Deux années seulement après l'immense Elephant (2003), Last Days vient clore ce que certains ont voulu définir (à tort ou à raison, peu importe) comme étant une trilogie de la mort, entamée avec Gerry (2002). Qu'on le veuille ou non, les trois films ont bien en commun quelque chose, mais ce quelque chose n'est semble t-il pas aussi évident que cela, et surtout pas aussi rationnel. Peut-être s'agirait-il plutôt, et ce n'est là qu'une proposition, d'une trilogie sur l'errance.
Ce qu'il y a d'absolument magnifique dans ces trois films de Gus Van Sant, c'est cette façon de faire tenir les personnages dans un espace, sur le fil, toujours au bord de quelque chose. Tous ces personnages errent dans cet espace sans en connaitre les limites ni la signification. Où sont réellement les deux hommes nommés Gerry : dans le désert ? en Enfer ? au paradis ? Que cherche Blake en déambulant de pièce en pièce dans cette froide maison en ruine ? Enfin, quel est cet endroit de Colombine où se côtoient flirt, moquerie, enseignement et massacre. Ils avancent tous dans un monde qui parfois les dépasse, les blesse, les pousse à se recroqueviller et à chercher un ailleurs. L'errance n'est donc pas seulement physique. A chaque fois, il s'agit de faire un trou quelque part pour se faufiler.
Dans le dernier acte de cette trilogie, Last Days, les caméras sont partout. Dans la maison, et l'on aurait pu reprocher à Gus Van Sant de ne pas plus laisser son personnage hors champ, pour le perdre de temps en temps, et ainsi créer la dimension fantasmatique du spectateur sur l'errance de celui qu'il voit.
Blake est un véritable fantôme qui hante le lieu par sa musique et ses déplacements.

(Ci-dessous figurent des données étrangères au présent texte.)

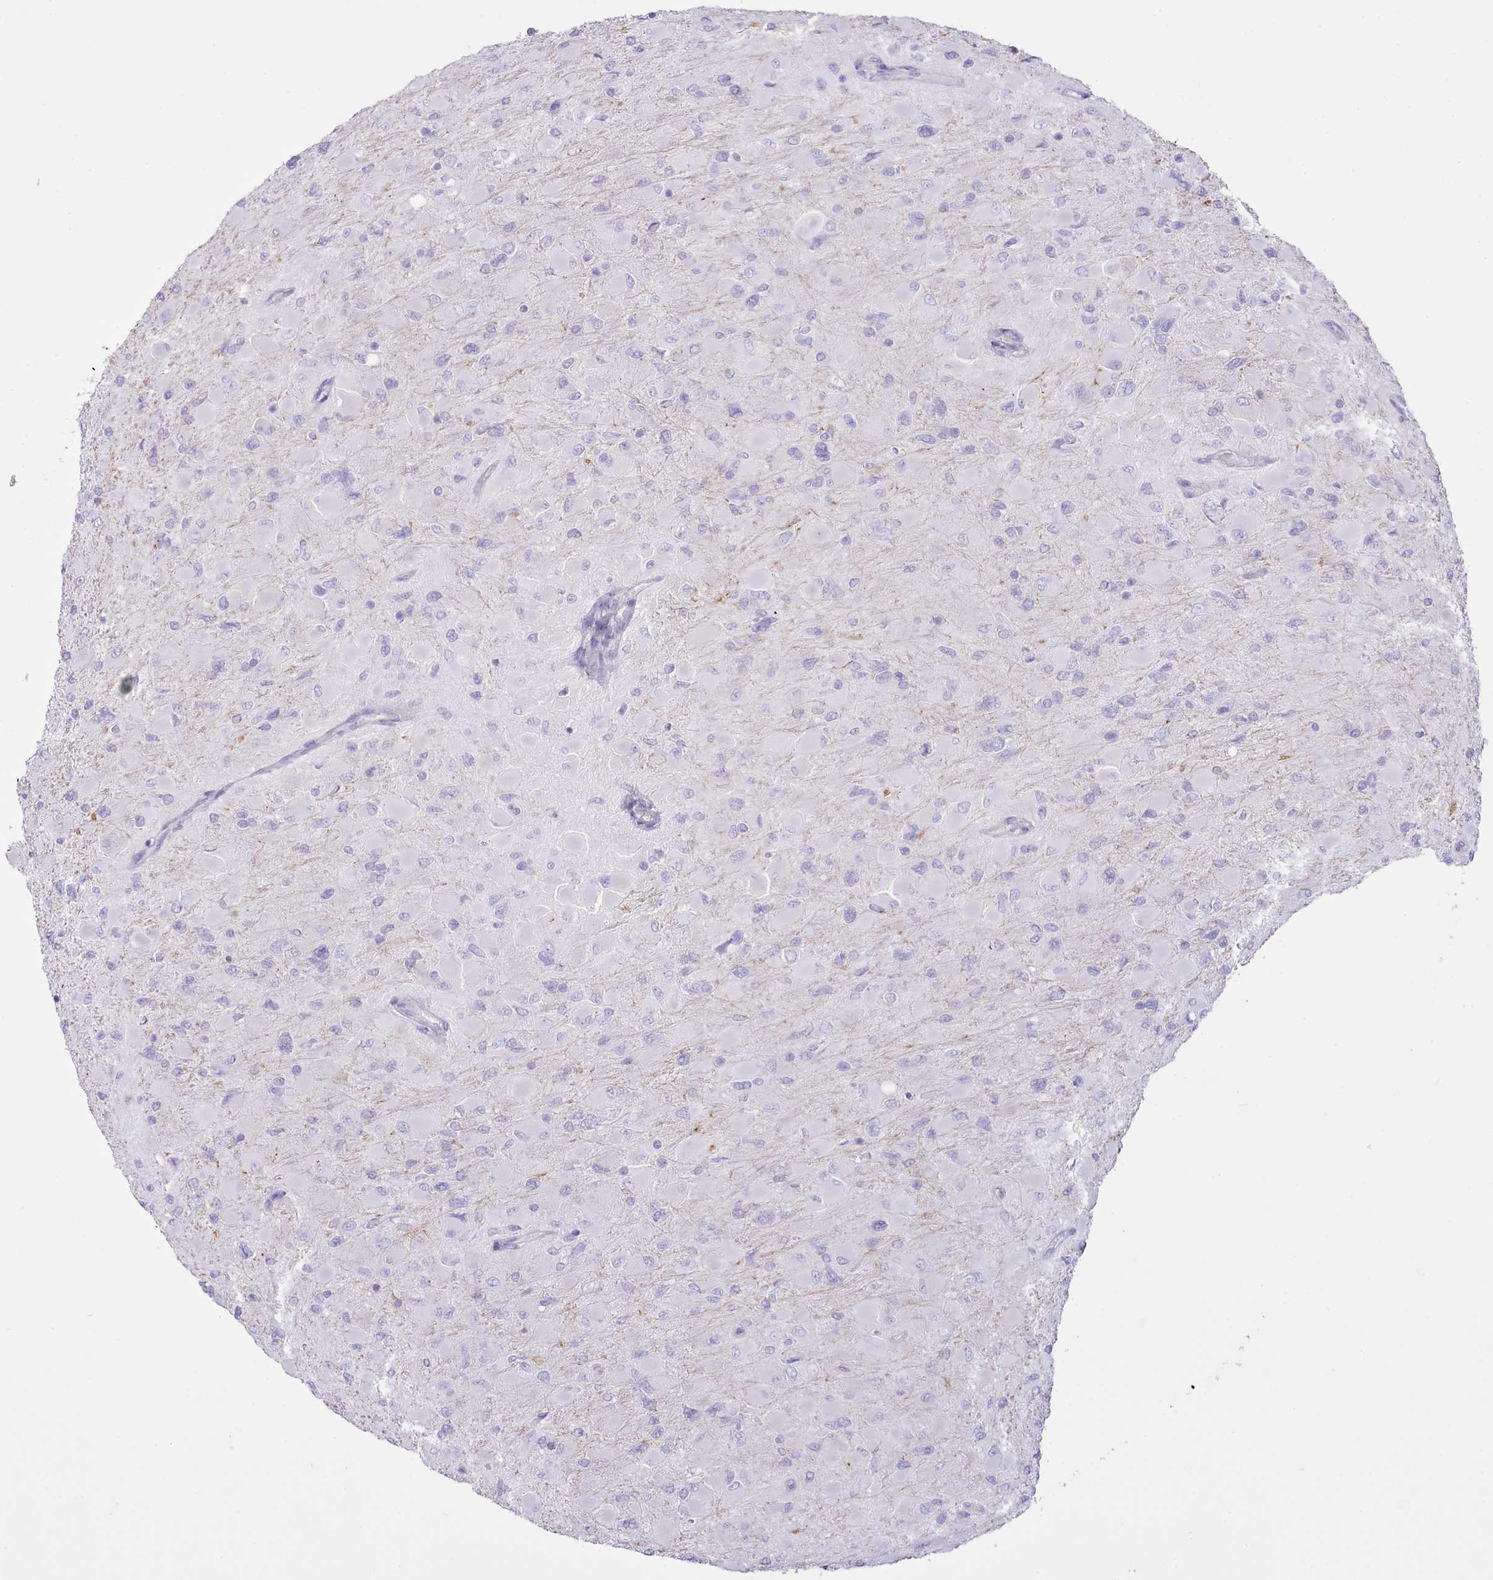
{"staining": {"intensity": "negative", "quantity": "none", "location": "none"}, "tissue": "glioma", "cell_type": "Tumor cells", "image_type": "cancer", "snomed": [{"axis": "morphology", "description": "Glioma, malignant, High grade"}, {"axis": "topography", "description": "Cerebral cortex"}], "caption": "This is a photomicrograph of immunohistochemistry staining of glioma, which shows no staining in tumor cells. (Brightfield microscopy of DAB immunohistochemistry (IHC) at high magnification).", "gene": "MDFI", "patient": {"sex": "female", "age": 36}}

Chaque scène fait écho à une autre, comme par exemple la voix d'un acteur que l'on voyait chanter en gros plan, et qui s'entend désormais de plus loin ; et l'on devine ainsi qu'il s'agit de la même scène, mais non filmée de la même pièce, là où Elephant s'attachait à reproduire la même scène vue d'un angle différent. Ce jeu de correspondances provoque ici le sentiment d'être présent dans l'espace, sans pour autant pouvoir en surseoir l'issue inéluctable.
Blake est donc ce personnage autiste qui bute sans savoir pourquoi sur ce qui l'empêche d'être pleinement au monde. Avec la musique, il creuse un passage. Il chante, hurle, marmonne, fuit. Et nous en saurons pas plus sur l'homme. De même que l'évènement final ne sera pas filmé. Récit, mais pas de représentation. Issue, mais pas d'explication.
Tout comme les deux précédents films du réalisateur, Last Days témoigne d'une liberté de création absolue. Et même si ce dernier n'atteint pas la limpidité d'Elephant, il en conserve l'immense inspiration de mise en scène et témoigne lui aussi d'une proposition esthétique qui n'a depuis jamais trouvé d'égal dans le cinéma contemporain.